In determining the classification of the Series A, B and C Preferred Stock, the Company considered ASC 480 - Distinguishing Liabilities from Equity and ASC 815 - Derivatives and Hedging. The Company concluded the Preferred Stock be classified as permanent equity because it is not mandatorily redeemable except upon a Bankruptcy Triggering Event, which the Company views as a liquidation-type contingency rather than a substantive redemption feature. The
instrument also does not provide holders with a general put right, and any holder-controlled exchange is contingent upon a Change of Control, an event subject to the Company’s governance and approval processes. In addition, the Company may settle the Change of Control Election Price in equity-linked rights convertible into the same consideration payable to common stockholders, and management has concluded that sufficient authorized shares exist to settle conversions in shares.
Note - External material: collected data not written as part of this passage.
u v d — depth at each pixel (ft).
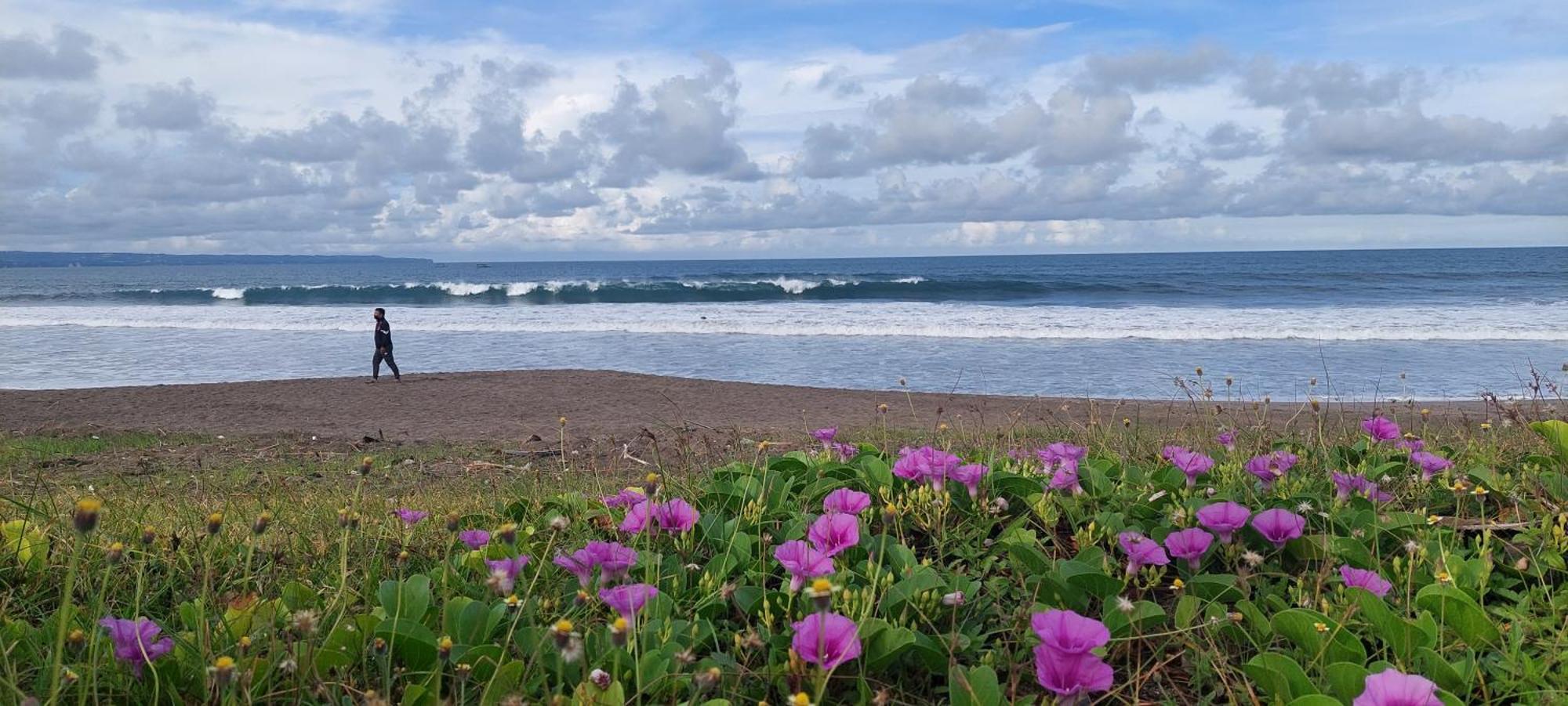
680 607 8.31
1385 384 59.47
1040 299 149.59
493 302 156.04
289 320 123.85
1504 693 6.75
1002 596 8.47
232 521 12.73
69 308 153.89
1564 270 228.02
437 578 9.17
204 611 7.38
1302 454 12.84
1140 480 11.74
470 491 17.61
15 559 9.69
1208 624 7.47
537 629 7.36
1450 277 192.65
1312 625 7.12
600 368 76.64
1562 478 10.66
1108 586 8.02
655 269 506.48
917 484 11.18
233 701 6.01
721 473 12.50
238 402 54.60
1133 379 63.62
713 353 84.58
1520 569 8.05
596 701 6.25
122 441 35.09
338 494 16.35
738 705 6.87
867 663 7.06
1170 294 155.74
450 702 6.46
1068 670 5.96
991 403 48.16
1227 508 8.82
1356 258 430.20
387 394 57.47
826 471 12.06
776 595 8.34
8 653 7.10
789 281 164.25
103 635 6.95
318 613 7.80
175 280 389.39
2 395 56.75
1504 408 14.83
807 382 67.26
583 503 11.78
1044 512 10.13
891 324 105.60
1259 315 111.14
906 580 8.21
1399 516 9.66
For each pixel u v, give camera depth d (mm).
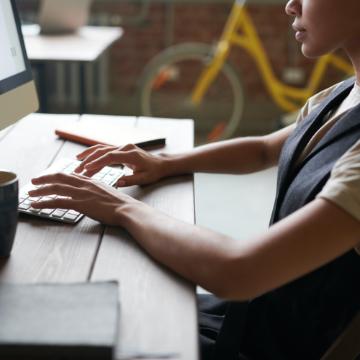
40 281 898
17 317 751
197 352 751
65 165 1368
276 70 4906
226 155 1466
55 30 3527
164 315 826
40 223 1098
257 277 878
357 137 1002
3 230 943
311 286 1041
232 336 1103
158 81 4609
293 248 878
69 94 4801
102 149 1372
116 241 1033
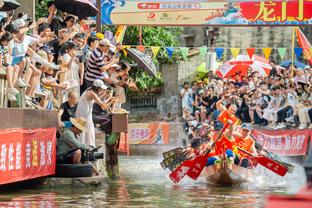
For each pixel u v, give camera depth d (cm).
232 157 1695
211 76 3500
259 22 2639
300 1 2612
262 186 1680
Series A Convertible Preferred Stock - A total of 5,546 shares of Series A Convertible Preferred Stock were outstanding as of March 31, 2026 of which 5,342 and 204 were held by related parties MIF and SLS Family Irrevocable Trust ("SLS"), respectively.
During the three months ended March 31, 2025, ATW I and SLS converted 13,188 and 2,000 shares of Series A Preferred Shares into 188,676 and 33,800 shares of Common Stock, respectively.
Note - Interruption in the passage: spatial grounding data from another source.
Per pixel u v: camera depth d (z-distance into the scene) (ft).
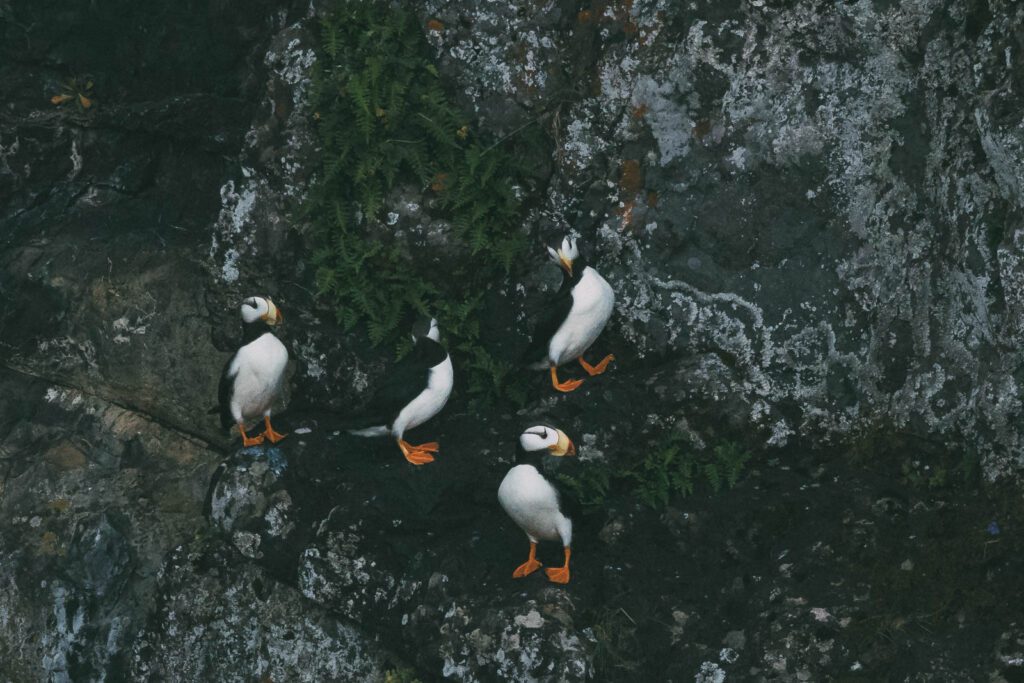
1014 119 32.99
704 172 39.22
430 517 37.01
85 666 41.06
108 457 44.83
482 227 40.14
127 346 45.29
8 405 47.55
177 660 38.55
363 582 36.42
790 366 38.19
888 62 37.47
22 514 43.60
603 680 32.30
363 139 40.14
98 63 51.98
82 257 46.98
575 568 34.60
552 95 40.50
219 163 50.67
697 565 35.47
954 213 36.63
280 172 41.34
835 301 38.06
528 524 33.35
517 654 32.58
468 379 41.75
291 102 41.29
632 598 34.06
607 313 38.11
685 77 39.17
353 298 40.68
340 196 40.73
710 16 38.81
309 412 41.86
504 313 41.68
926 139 37.50
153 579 41.06
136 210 51.08
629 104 39.86
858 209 37.96
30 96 52.03
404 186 40.63
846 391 37.93
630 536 36.17
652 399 38.65
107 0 50.80
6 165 51.52
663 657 32.89
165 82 51.72
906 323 37.63
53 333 46.78
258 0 49.73
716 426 38.45
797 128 38.22
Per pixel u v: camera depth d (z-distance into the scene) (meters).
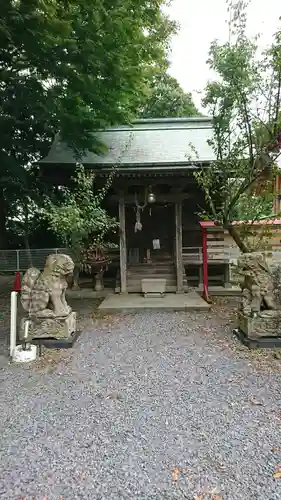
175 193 7.86
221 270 8.70
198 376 3.66
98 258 8.06
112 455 2.36
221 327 5.43
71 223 5.97
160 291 7.48
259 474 2.17
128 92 7.58
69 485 2.10
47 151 9.53
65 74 5.95
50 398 3.19
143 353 4.36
Series B Convertible Preferred Stock - A total of 2,263 shares of Series B Convertible Preferred Stock were outstanding at March 31, 2026, held by related party ATW II.
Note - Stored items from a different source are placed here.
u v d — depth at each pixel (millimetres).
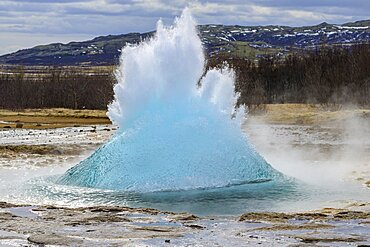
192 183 20500
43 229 14320
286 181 21750
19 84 115250
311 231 14094
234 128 22406
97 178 21156
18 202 18547
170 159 21062
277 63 108750
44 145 36312
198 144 21484
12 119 75125
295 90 96312
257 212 16766
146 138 21734
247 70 100250
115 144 22047
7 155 31953
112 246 12719
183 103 22422
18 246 12781
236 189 20266
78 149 34625
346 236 13508
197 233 13969
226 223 15250
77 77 121875
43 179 22828
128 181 20625
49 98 114812
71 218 15688
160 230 14305
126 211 16812
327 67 98312
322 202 18484
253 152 22297
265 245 12750
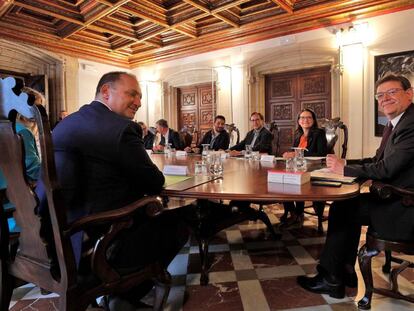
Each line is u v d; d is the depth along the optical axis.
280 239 2.56
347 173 1.53
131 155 1.12
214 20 5.73
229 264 2.08
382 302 1.55
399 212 1.38
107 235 1.03
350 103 5.00
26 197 0.98
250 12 5.35
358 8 4.68
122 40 6.71
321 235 2.65
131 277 1.14
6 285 1.15
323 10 4.96
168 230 1.34
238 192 1.28
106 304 1.50
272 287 1.75
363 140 4.93
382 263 2.03
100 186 1.11
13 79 0.91
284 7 4.86
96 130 1.10
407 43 4.41
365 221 1.55
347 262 1.63
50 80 6.62
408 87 1.65
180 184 1.49
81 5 5.05
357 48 4.85
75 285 0.96
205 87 7.15
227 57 6.38
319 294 1.66
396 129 1.51
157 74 7.61
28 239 1.05
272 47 5.70
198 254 2.28
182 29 5.96
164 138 5.25
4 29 5.53
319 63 5.44
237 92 6.30
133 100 1.39
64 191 1.08
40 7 4.90
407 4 4.36
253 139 3.97
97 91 1.37
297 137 3.44
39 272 1.03
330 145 3.43
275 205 3.76
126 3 4.85
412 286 1.71
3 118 0.95
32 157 1.38
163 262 1.28
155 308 1.27
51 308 1.56
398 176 1.45
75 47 6.68
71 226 0.94
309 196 1.20
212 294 1.68
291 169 1.95
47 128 0.89
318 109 5.71
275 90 6.21
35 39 5.99
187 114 7.52
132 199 1.22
During the three months ended March 31, 2026, ATW II converted 550 Series B Convertible Preferred Stock into 146,781 shares of Common Stock.
Series C Convertible Preferred Stock - A total of 3,777 shares of Series C Convertible Preferred Stock were outstanding at March 31, 2026, held by related party ATW I.
During the three months ended March 31, 2026, November 2024 Debentures with a principal value of $2,000,000 and fair value of $2,729,994, were exchanged into 2,023 shares of Series C Preferred Stock. The fair value of the Series C Preferred Stock was $3,659,502 and a loss on extinguishment of debt of $929,508 was reported in the condensed consolidated statements of operations for the three months ended March 31, 2026.
During the three months ended March 31, 2026, 400 Series C Convertible Preferred Stock were converted into 67,320 shares of Common Stock.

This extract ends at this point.